• Your objective: Examine each line of the data. Copy those that contain the string "lines".

(Listed entries begins)

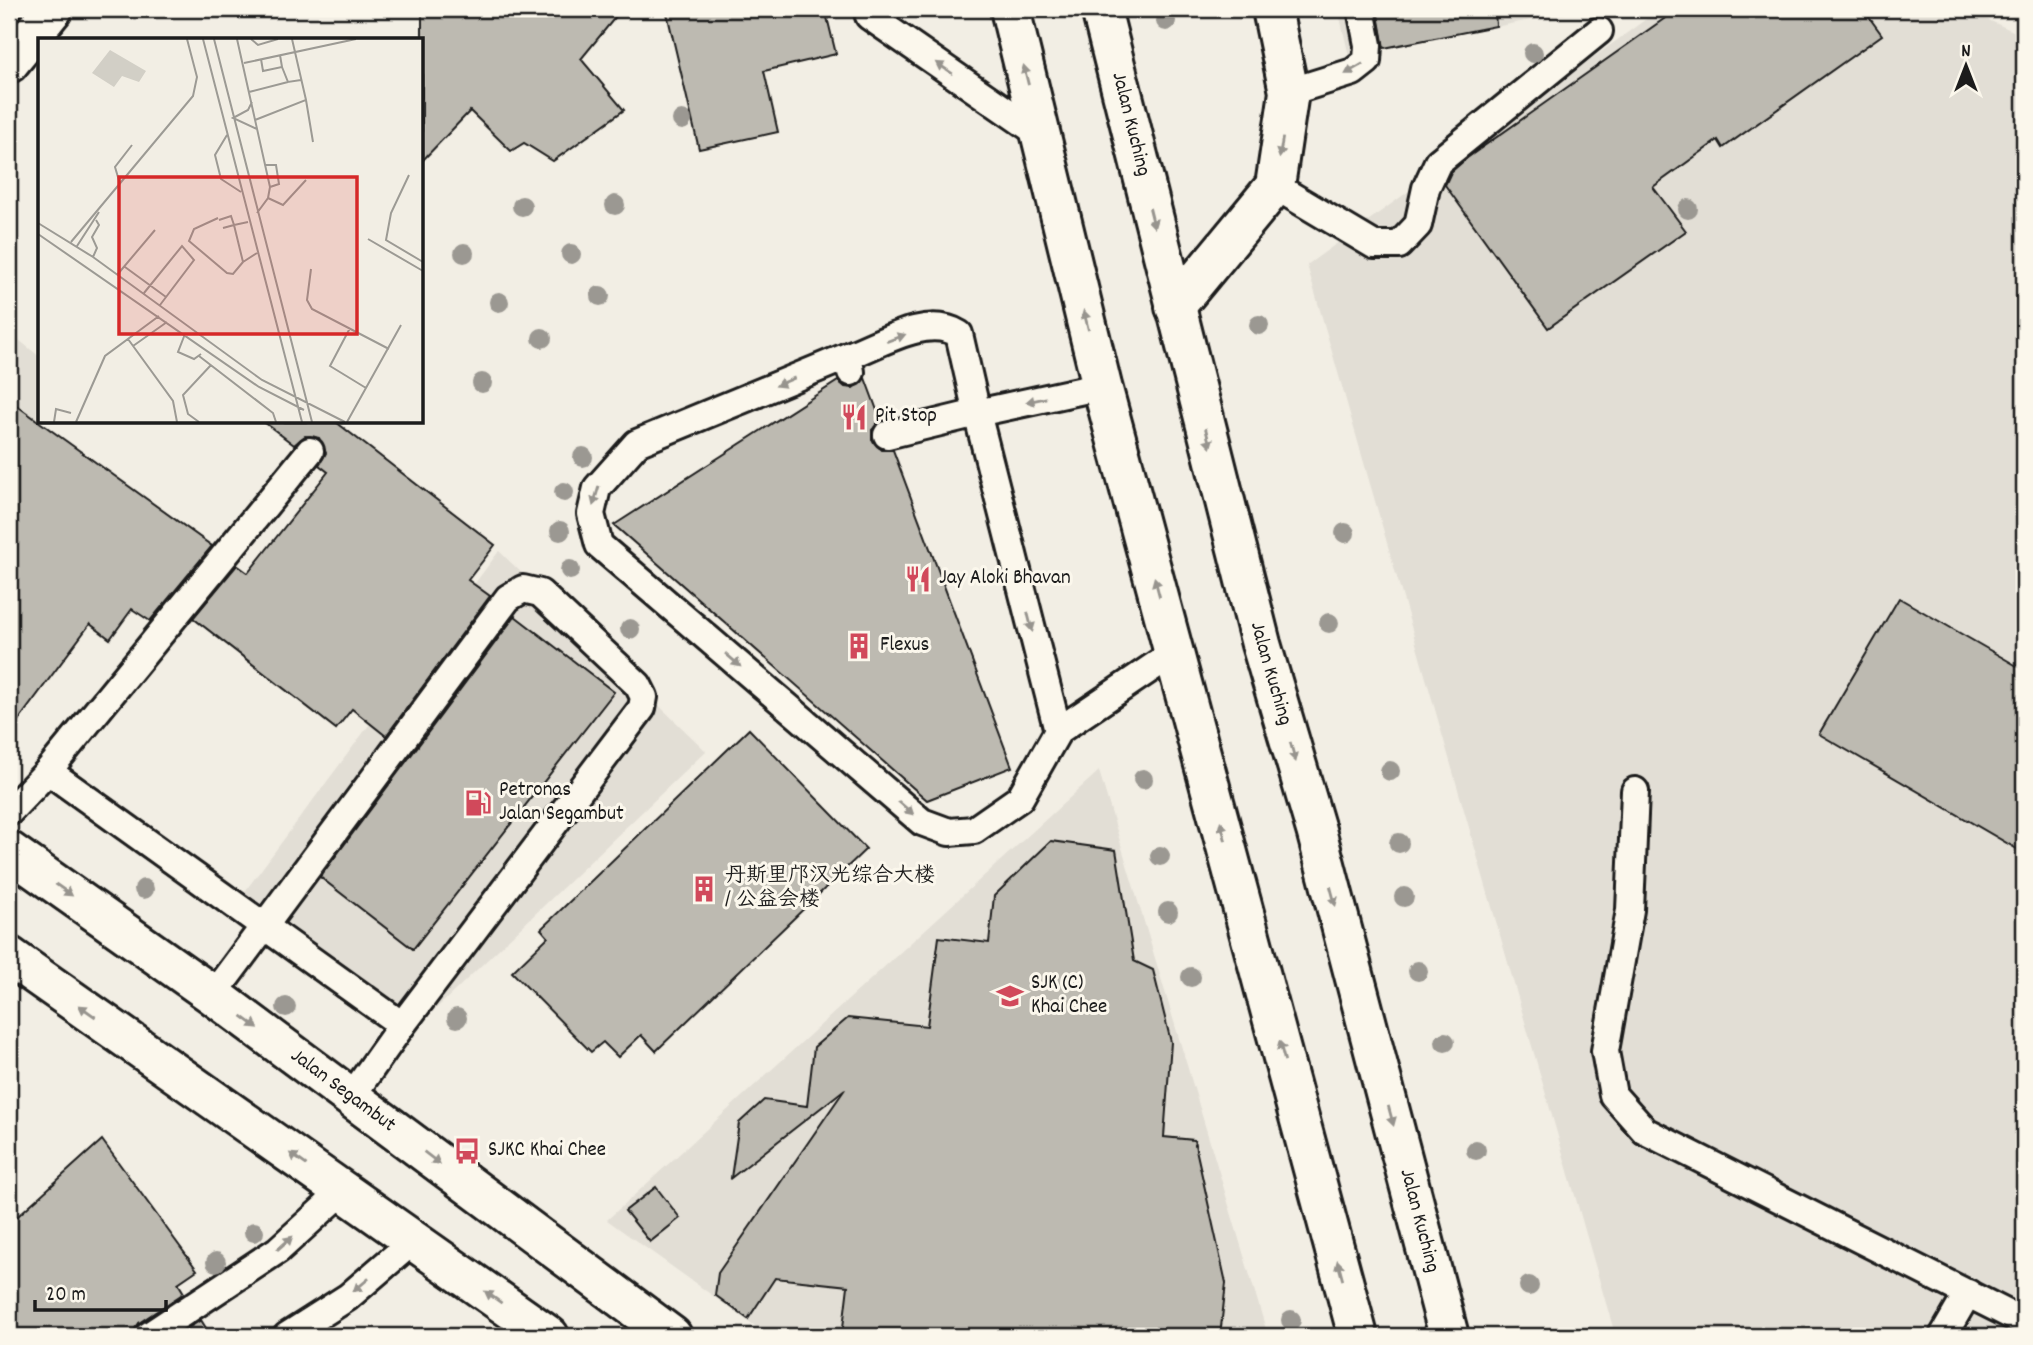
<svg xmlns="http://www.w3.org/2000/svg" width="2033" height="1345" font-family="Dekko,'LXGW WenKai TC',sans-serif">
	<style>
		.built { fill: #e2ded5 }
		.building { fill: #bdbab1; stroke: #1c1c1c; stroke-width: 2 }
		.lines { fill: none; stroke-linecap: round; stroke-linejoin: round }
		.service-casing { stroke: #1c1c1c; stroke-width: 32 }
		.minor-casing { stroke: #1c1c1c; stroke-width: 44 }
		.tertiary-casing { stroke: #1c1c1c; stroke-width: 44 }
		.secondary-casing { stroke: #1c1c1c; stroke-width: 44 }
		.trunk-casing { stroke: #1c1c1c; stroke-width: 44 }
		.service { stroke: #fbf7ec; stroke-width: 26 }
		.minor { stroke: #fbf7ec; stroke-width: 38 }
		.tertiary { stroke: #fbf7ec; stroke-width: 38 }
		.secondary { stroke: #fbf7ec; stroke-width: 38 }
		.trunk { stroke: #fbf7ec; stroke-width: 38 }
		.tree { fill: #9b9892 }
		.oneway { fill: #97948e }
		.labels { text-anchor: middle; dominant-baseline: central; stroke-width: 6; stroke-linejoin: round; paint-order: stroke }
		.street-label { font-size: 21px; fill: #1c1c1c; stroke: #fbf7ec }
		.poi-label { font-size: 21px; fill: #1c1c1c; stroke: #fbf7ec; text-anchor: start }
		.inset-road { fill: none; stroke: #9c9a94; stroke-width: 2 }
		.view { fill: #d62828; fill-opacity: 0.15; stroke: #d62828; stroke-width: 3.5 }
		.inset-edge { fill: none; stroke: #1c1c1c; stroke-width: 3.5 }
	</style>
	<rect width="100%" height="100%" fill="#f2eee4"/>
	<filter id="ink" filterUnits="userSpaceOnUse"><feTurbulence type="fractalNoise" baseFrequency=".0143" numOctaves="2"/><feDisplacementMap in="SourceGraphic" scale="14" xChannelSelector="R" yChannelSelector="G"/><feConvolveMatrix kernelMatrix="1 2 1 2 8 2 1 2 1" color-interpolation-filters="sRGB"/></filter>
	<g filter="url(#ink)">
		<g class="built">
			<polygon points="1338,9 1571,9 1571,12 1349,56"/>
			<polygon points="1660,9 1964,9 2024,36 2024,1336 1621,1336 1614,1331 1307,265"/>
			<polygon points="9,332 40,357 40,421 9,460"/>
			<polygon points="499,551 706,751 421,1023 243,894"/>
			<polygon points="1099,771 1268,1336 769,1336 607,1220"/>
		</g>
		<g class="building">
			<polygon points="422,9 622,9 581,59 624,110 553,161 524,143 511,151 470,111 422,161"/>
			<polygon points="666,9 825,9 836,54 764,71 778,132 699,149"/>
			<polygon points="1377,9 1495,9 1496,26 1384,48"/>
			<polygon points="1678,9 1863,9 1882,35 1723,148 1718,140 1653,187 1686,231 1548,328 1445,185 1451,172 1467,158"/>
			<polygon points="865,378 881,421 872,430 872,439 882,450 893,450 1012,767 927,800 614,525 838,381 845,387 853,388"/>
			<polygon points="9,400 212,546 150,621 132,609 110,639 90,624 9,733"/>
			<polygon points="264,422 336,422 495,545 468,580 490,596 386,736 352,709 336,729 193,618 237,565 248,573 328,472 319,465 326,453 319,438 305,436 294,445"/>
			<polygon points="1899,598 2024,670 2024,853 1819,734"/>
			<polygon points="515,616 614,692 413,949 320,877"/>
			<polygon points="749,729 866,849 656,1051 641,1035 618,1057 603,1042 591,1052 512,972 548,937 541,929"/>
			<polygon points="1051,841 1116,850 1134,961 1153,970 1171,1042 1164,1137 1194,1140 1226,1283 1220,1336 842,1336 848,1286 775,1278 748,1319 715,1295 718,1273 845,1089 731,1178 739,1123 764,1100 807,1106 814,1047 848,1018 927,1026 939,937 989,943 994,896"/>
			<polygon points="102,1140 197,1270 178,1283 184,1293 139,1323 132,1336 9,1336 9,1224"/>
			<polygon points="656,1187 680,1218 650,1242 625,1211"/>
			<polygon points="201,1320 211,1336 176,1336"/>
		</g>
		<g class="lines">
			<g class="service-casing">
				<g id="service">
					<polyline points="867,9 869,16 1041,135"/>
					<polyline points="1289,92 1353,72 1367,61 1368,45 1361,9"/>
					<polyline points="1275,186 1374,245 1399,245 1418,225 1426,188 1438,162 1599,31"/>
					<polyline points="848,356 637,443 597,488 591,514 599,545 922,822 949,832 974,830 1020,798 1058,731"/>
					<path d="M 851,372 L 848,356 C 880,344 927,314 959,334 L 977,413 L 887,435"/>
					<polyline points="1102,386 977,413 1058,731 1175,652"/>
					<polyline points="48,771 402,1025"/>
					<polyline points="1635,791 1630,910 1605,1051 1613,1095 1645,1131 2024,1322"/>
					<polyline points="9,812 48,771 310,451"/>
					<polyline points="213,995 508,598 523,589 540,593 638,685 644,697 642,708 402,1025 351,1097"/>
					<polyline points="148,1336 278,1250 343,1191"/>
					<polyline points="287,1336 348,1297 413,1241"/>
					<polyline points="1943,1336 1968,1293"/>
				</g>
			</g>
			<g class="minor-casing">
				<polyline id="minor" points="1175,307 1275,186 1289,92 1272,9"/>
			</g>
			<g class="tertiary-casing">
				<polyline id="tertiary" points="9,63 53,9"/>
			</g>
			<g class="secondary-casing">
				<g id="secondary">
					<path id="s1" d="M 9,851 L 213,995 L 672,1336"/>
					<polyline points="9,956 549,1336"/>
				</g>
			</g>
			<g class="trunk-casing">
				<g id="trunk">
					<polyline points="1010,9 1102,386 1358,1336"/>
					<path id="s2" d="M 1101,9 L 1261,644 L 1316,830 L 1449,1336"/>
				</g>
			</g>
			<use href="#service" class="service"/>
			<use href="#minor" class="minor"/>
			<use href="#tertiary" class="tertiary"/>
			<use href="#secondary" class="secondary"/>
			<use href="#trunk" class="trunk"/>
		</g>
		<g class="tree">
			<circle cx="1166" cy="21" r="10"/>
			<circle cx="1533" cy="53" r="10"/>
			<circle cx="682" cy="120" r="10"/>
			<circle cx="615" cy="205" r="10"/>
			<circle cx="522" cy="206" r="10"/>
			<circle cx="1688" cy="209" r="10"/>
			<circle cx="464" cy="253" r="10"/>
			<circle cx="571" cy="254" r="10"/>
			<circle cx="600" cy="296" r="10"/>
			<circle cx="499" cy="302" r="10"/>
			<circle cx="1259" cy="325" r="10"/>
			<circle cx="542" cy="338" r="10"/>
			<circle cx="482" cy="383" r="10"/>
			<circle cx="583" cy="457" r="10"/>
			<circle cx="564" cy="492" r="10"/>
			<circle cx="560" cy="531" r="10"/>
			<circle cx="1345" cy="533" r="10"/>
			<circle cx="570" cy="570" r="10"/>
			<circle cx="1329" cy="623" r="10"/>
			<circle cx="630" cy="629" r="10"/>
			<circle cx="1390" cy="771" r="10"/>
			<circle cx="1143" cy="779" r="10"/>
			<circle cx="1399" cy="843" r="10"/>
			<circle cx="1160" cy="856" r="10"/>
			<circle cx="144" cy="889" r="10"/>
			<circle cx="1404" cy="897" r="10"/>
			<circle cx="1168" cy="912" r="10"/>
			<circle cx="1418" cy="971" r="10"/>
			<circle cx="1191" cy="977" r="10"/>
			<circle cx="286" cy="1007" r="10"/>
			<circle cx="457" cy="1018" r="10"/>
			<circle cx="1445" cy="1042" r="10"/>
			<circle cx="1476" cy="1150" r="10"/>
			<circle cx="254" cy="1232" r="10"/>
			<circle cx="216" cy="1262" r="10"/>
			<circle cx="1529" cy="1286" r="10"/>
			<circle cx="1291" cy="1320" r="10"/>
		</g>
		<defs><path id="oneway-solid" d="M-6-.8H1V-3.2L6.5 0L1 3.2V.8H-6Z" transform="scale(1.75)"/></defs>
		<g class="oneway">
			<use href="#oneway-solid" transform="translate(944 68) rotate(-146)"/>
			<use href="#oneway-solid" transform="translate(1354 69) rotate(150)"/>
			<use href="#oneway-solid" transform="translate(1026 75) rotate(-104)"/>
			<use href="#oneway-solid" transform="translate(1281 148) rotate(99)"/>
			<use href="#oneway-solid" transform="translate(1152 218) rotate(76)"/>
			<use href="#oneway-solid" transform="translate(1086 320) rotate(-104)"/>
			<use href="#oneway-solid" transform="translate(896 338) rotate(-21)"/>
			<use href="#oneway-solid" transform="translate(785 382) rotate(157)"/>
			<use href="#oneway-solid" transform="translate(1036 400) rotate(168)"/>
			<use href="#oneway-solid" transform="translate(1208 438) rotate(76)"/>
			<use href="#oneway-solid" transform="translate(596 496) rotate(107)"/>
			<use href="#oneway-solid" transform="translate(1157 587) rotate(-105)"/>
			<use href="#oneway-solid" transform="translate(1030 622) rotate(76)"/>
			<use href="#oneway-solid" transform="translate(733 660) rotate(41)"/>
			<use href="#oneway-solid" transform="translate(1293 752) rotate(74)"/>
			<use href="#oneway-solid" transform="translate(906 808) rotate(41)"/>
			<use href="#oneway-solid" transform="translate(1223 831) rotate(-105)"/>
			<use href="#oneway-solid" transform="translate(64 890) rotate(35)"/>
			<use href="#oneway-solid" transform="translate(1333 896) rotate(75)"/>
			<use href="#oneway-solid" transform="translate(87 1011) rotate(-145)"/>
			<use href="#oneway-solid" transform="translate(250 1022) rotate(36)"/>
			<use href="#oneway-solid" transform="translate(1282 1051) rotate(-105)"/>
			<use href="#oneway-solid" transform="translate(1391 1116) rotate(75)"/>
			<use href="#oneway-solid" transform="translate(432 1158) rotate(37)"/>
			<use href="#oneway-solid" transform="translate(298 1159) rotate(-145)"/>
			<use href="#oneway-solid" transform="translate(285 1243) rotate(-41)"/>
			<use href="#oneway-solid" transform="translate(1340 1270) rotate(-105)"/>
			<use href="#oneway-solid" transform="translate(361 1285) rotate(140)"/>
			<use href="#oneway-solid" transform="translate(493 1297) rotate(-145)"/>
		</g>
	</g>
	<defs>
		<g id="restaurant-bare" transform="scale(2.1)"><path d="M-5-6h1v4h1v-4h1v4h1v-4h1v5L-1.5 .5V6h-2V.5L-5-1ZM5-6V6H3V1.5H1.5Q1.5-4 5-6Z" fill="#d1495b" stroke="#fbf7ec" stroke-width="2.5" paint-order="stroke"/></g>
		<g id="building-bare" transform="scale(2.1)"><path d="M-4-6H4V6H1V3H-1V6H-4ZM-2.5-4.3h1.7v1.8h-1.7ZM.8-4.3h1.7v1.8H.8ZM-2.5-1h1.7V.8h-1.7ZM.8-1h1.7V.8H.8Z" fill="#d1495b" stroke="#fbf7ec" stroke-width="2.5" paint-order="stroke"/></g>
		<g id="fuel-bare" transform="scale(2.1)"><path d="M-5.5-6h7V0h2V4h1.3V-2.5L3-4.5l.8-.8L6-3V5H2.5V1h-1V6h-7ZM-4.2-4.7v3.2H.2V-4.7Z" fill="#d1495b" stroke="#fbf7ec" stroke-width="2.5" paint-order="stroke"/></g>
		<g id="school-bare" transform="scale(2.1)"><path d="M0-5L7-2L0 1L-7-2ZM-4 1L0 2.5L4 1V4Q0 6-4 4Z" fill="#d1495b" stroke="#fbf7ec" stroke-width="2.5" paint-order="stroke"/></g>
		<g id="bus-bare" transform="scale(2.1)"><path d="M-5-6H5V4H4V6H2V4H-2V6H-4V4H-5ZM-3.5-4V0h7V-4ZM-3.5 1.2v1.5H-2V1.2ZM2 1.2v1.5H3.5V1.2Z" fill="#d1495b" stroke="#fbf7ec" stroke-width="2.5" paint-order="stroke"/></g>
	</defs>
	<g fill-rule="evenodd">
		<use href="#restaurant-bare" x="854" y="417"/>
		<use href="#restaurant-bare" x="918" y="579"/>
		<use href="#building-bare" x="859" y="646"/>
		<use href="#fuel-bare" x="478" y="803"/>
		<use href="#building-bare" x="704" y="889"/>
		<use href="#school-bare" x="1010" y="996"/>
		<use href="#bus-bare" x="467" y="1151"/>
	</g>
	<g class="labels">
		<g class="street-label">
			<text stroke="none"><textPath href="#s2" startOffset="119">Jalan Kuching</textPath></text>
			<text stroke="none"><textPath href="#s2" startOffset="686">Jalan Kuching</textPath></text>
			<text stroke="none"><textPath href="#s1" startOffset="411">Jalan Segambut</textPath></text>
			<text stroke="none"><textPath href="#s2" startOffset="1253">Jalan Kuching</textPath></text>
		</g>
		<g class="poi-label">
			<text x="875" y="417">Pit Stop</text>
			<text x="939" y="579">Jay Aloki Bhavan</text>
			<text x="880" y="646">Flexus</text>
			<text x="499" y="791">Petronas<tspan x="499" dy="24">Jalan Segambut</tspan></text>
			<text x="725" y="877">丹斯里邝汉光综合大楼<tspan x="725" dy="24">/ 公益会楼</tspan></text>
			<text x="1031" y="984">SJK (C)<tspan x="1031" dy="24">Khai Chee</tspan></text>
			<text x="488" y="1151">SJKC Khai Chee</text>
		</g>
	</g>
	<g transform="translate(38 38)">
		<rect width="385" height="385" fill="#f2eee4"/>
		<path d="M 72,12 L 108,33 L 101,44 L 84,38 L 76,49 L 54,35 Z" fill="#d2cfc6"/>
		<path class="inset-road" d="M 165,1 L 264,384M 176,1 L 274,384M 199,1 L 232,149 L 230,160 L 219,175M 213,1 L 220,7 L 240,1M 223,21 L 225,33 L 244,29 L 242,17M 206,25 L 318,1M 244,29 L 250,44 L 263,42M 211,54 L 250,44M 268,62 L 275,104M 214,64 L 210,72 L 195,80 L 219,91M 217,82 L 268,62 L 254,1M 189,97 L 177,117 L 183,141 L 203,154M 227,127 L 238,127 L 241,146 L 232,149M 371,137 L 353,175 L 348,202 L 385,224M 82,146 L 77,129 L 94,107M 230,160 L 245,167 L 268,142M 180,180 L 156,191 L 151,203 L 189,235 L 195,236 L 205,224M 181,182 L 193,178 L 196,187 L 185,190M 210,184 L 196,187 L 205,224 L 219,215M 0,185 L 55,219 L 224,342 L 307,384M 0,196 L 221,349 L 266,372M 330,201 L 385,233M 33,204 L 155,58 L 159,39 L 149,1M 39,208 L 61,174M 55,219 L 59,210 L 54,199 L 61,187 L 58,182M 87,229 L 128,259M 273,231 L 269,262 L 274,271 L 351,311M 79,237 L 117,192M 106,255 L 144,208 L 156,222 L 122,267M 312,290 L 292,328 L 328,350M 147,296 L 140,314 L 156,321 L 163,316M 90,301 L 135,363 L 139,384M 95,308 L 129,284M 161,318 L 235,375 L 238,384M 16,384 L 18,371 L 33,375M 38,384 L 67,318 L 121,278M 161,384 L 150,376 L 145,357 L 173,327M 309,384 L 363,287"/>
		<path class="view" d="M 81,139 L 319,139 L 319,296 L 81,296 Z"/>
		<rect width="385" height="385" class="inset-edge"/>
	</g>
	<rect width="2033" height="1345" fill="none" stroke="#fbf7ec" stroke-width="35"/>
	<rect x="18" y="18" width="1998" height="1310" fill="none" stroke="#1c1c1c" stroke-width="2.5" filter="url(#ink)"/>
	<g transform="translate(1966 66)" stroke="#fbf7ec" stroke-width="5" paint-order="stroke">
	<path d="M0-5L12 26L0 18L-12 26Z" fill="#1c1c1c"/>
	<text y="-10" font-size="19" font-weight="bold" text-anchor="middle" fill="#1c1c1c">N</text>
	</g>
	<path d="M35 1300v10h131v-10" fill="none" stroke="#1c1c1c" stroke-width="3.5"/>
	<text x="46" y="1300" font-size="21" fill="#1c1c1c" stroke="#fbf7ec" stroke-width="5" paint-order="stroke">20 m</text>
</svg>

(Listed entries ends)

• Task output:
		.lines { fill: none; stroke-linecap: round; stroke-linejoin: round }
		<g class="lines">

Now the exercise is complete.